Hal böyle olunca “Bunca yıl Şafak törenine niyet edip de gidemedik. Demek ki kısmet 100. yılaymış.” diyerek hazırlıklara başladım. Niyet ettik, harekete de geçtik ama durduk. Neden derseniz, 100. Yıl kutlamaları sadece resmî protokol gereği izinli kişilerle yapılacakmış; hem Türk hem de Avustralya ve Yeni Zelanda tarafında. Böylelikle ziyaretçi izdihamı da çözümlenmiş olacaktı. 

Olsun, artık bizim için ok yaydan çıktı. Biz de hemen törenin ertesine planladık. 1 Mayıs’ın Cuma gününe denk gelmesi ile bize ihsan edilen 3 gün için rotamızı Çanakkale’ye çevirdik. 

Daha önceki seyahatlerimizde şehitlik alanları o kadar kendi halindeydi ki! Ona rağmen bir insan kalbinin hissedebileceği en yüksek duyguyla ve nasıl daha önce gelmemişim hissiyle gezmiş, bastığımız toprağın altında binlerce kişinin can verdiğinin farkındalığı ve minneti ile dolmuştuk.  “Onlar yaşamlarını bıraktı burada. Biz de yaşarken yaptıklarımızla onların anısını onurlandırabiliriz. Hemen eve dönüp daha da çok çalışmalıyız. “ demiştim her seferinde. 

Sadece Çanakkale değil tabii ki. Kurtuluş Savaşı’nın yaşandığı her yere bir tür Hac, şükür ve minnet ziyareti yapmalıyız. Bunu hem o şehitleri anma hem de kendi kişisel değerlerimizi muhafaza adına yapmak boynumuzun borcu. 

100. Yıl kutlamaları için bir müze yapıldığı ve şehitliklerin düzenlendiğini duymuştum ama hiç bir görsel, fotoğraf görmemiştim henüz. Artık hepsini bizzat yerinde, canlı canlı görecektik. 

🌎

✍️ SEYAHAT GÜNLÜĞÜ 

1 Mayıs  2015 Cuma 

İstanbul - Çanakkale 

Ne kadar uzun zamandır niyet edilen bir yola çıkacak olmanın huzuru ile uyandık. Günün en güzel öğünü olan kahvaltımızı ağız tadıyla ettikten sonra saat 12:00 gibi yola koyulduk.

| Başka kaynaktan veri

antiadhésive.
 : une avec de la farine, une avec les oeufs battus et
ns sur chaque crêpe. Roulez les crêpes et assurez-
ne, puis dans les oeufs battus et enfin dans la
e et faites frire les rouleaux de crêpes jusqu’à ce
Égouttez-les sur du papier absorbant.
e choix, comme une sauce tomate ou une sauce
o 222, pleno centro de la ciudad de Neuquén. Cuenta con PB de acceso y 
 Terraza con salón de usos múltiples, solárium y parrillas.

Yol üzerinde Tekirdağ’da mola verdik. Öğle yemeğimizi Özkan Restoran’da yedik. Malum klasik köfte menü, bir demli yorgunluk çayı. 

Benim hatıralarımda bu rotanın yıllardır değişmez manzarası ayçiçekleridir. Gerçi şimdi zamanı değil. Doğa, eksik olmasın, bizi aç açık bırakmıyor. Yeni bir sürprizi var. Van Gogh tablosu gibi uzanan kanola tarlaları. İlk defa rast geliyorum. Nasıl güzel bir sarı. Sanki güneş gökten yere inmiş. Dayanamadık, bir yerde arabayı durdurup tarlaların içine daldık. İşte bu çiçekler için dahi yola çıkmaya değermiş. Yol ve yolun getirdikleri... Hepsi yolculuğa dahil ve her biri ayrı bir tat, güzellik katıyor.  

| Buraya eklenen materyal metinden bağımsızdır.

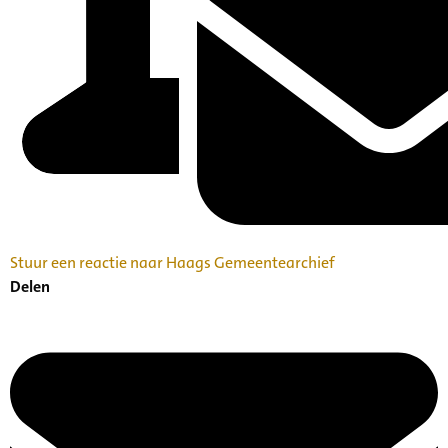
Stuur een reactie naar Haags Gemeentearchief
Delen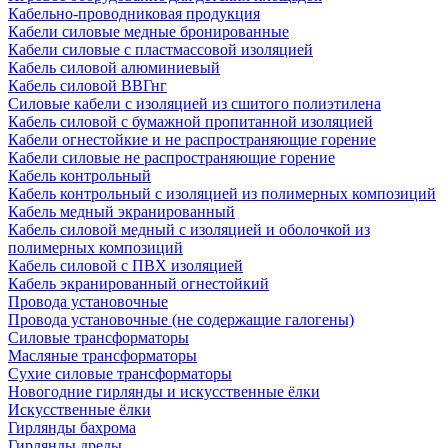
Кабельно-проводниковая продукция
Кабели силовые медные бронированные
Кабели силовые с пластмассовой изоляцией
Кабель силовой алюминиевый
Кабель силовой ВВГнг
Силовые кабели с изоляцией из сшитого полиэтилена
Кабель силовой с бумажной пропитанной изоляцией
Кабели огнестойкие и не распространяющие горение
Кабели силовые не распространяющие горение
Кабель контрольный
Кабель контрольный с изоляцией из полимерных композиций
Кабель медный экранированный
Кабель силовой медный с изоляцией и оболочкой из
полимерных композиций
Кабель силовой с ПВХ изоляцией
Кабель экранированный огнестойкий
Провода установочные
Провода установочные (не содержащие галогены)
Силовые трансформаторы
Масляные трансформаторы
Сухие силовые трансформаторы
Новогодние гирлянды и искусственные ёлки
Искусственные ёлки
Гирлянды бахрома
Гирлянды дреды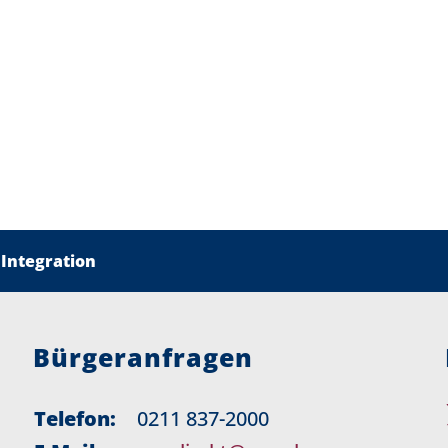
 Integration
Bürgeranfragen
Telefon:
0211 837-2000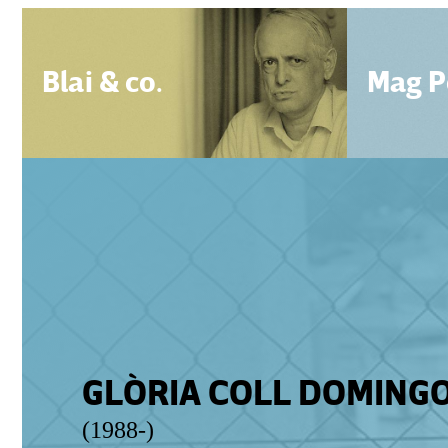
Blai & co.
Mag P
GLÒRIA COLL DOMING
(1988-)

Akşam 18:00 gibi Eceabat'a vardık. Bu tarihlerde Çanakkale şehitlik ziyareti yapmayı düşünen de tek biz değiliz. O kadar çok araç ve o kadar uzun bir sıra var ki! 

100. Yıl için gelenlerin bir kısmı seyahatlerini sürdürüyor olmalı. Hiçbir yerde tek bir konaklama boşluğu yok. O işi sonda çözeriz diyoruz ve günbatımı öncesi şehitliğe gitmeye karar veriyoruz. 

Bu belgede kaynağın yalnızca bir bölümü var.